Document text below:

WHO collaboration to focus on mental health in Australia and the region
5 December 2019, Melbourne:
Australia’s first meeting of its World Health Organization’s (WHO) Collaborating Centers (WHOCC) will bring together 65 experts from across Australia to tackle and respond to a range of issues including the preliminary findings of Victoria’s Mental Health Royal Commission.
Australia has the highest number of World Health Organization centers – per capita – in the world. Currently there are 800 WHOCCs in over 80 member countries, who support the World Health Organization’s agenda.
Following the Royal Commission into Mental Health’s landmark 600-page interim report, Australian experts will suggest ways in which international best practice can be used to inform the best possible response to the recommendation to establish a Victorian Collaborative Centre for Mental Health and Wellbeing. They will be joined by senior global health experts from UN bodies.
The Global Health Alliance Australia – a peak body of 48 global health organisations, is the Networkfor the WHOCC in Australia. A number of the Alliance’s 48 member organisations host WHO centres unlocking collaboration and partnerships across traditionally siloed sectors.
Patron of the Alliance, the Hon John Brumby AO, said that across the 50 WHO centres in Australia, many of the staff have significant expertise in the factors which lead to mental illness, such as drug and alcohol dependence, as well as the mental illness being caused by the devastating drought affecting much of Australia and the broader impact of climate change.
“Nationally, the Government has a precision focus on mental health. The inaugural meeting of the WHO Collaborating Centres will bring together global health experts from around the country and will enable international best practice to inform Victoria’s mental health system.
“The interim report of the Royal Commission was clear: we need a new approach. The recent Productivity Commission draft report into mental health exposed just how much mental ill health and suicide cost the Australian economy each year – a staggering $180billion.
“Business as usual is not an option.
“By bringing leading experts together and ensuring mental health is on the WHO’s agenda, Australia is playing its part in addressing the mental health challenges of the 21st century.
“We live in a globalised world and we don’t live in isolation. Global health experts are renowned for working together when it comes to contagious diseases and epidemics. By placing mental health on the agenda we are demonstrating how critical it is for global forums to heed attention to this issue.”
Global health experts will propose an international best practice response to the recommendation to establish a significant new facility in Victoria dedicated to Mental Health and Wellbeing research and care – proposing the elements of what’s needed to ensure this facility is equally as stand-out as Victoria’s Comprehensive Cancer Centre.

End of Document text.
Material shown below:

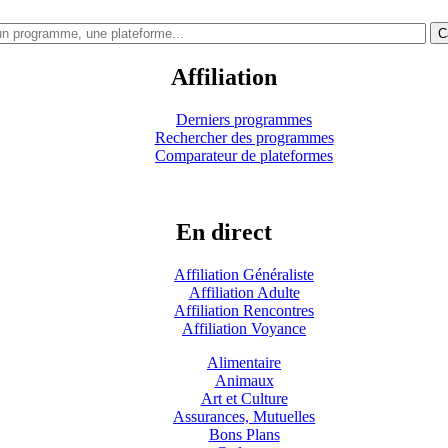
C
Affiliation
Derniers programmes
Rechercher des programmes
Comparateur de plateformes
En direct
Affiliation Généraliste
Affiliation Adulte
Affiliation Rencontres
Affiliation Voyance
Alimentaire
Animaux
Art et Culture
Assurances, Mutuelles
Bons Plans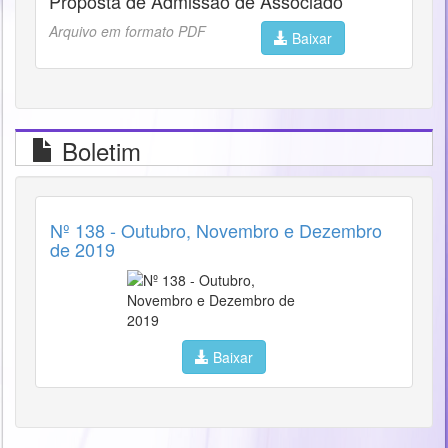
Proposta de Admissão de Associado
Arquivo em formato PDF
Baixar
Boletim
Nº 138 - Outubro, Novembro e Dezembro
de 2019
Baixar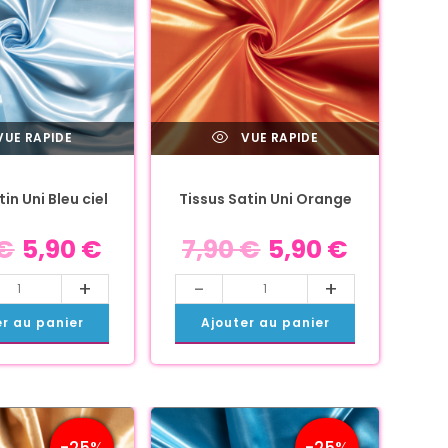
UE RAPIDE
VUE RAPIDE
in Uni Bleu ciel
Tissus Satin Uni Orange
€
5,90
€
7,90
€
5,90
€
+
-
+
er au panier
Ajouter au panier
-25%
-25%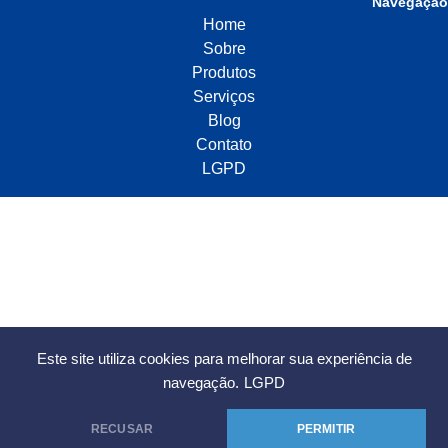
Navegação
Home
Sobre
Produtos
Serviços
Blog
Contato
LGPD
Este site utiliza cookies para melhorar sua experiência de
navegação.
LGPD
RECUSAR
PERMITIR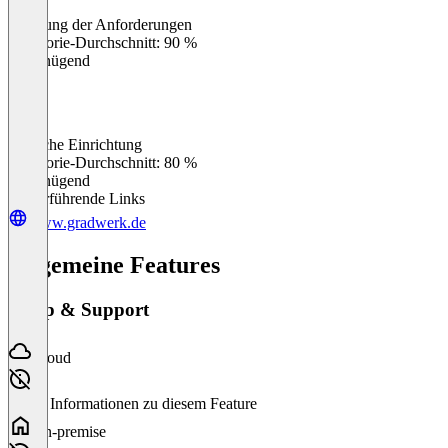
Erfüllung der Anforderungen
0
%
Kategorie-Durchschnitt: 90 %
Ungenügend
Einfache Einrichtung
0
%
Kategorie-Durchschnitt: 80 %
Ungenügend
Weiterführende Links
www.gradwerk.de
Allgemeine Features
Setup & Support
Cloud
Keine Informationen zu diesem Feature
On-premise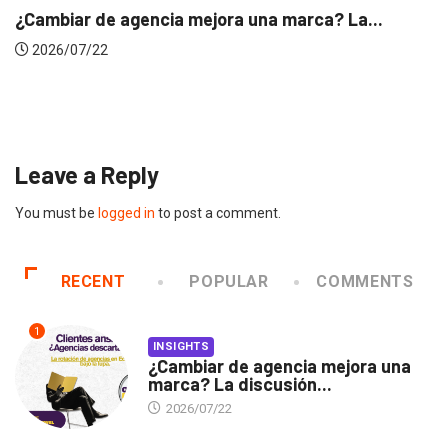
INSIGHTS
Gabriela Herrera y el arte de cambiarse...
2026/07/16
Leave a Reply
You must be
logged in
to post a comment.
RECENT
POPULAR
COMMENTS
1
INSIGHTS
¿Cambiar de agencia mejora una
marca? La discusión...
2026/07/22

End of Material shown.

• _Instructions_:
a. Reproduce the passage of the WHO mental health announcement that begins at the words "Australia has the" and stops after "from UN bodies.", substituting "global best practice" for "international best practice".
b. Resume the announcement on WHO collaboration in mental health, picking up after its final sentence.
The material has no connection to the announcement on WHO collaboration in mental health.

• _Responses to the exercise_:
a.
Australia has the highest number of World Health Organization centers – per capita – in the world. Currently there are 800 WHOCCs in over 80 member countries, who support the World Health Organization’s agenda.
Following the Royal Commission into Mental Health’s landmark 600-page interim report, Australian experts will suggest ways in which global best practice can be used to inform the best possible response to the recommendation to establish a Victorian Collaborative Centre for Mental Health and Wellbeing. They will be joined by senior global health experts from UN bodies.

b.
Executive Director, Global Health Alliance Australia
+61 428 399 739
NOTES TO EDITORS
The Forum is at the University of Melbourne, Sydney Myer Asia Building, 5-6 December.
About the Global Health Alliance Australia
The Global Health Alliance Australia, based in Melbourne, was established by global health leaders to coordinate and create partnerships between organisations that work towards achieving health equity. The Alliance currently has 48 member organisations and fosters partnerships between these members which include universities, medical research institutes, WHO Collaborating Centres and international non-government organisations (INGOs). Through partnerships and collaboration, our member organisations encourage and support health equity and health security in our region, utilising and promoting the institutional and disciplinary expertise of our members and sponsors.
About the World Health Organization’s (WHO) Collaborating Centers
WHOCCs are institutions (or subunits thereof) that have been designated by the Director-General to support the WHO as part of a global network. The designation is a recognition of the institution’s historical collaboration with the WHO and outlines a schedule for a future program of work.
The WHOCC mechanism is grounded in a win-win relationship. The WHO can access world class institutional capacity for support of its activities and avoid duplication of effort where in-country expertise already exists. Meanwhile, WHOCC host institutions enjoy increased visibility, recognition and the associated benefits at a national and international level.
As of October 2019, there were 50 WHOCCs in Australia, the fifth largest number of WHOCCs in any member state after China, US, India and the UK. These WHOCCs generate widespread positive impacts for health systems and outcomes by making significant contributions to WHO program activities in the region and globally.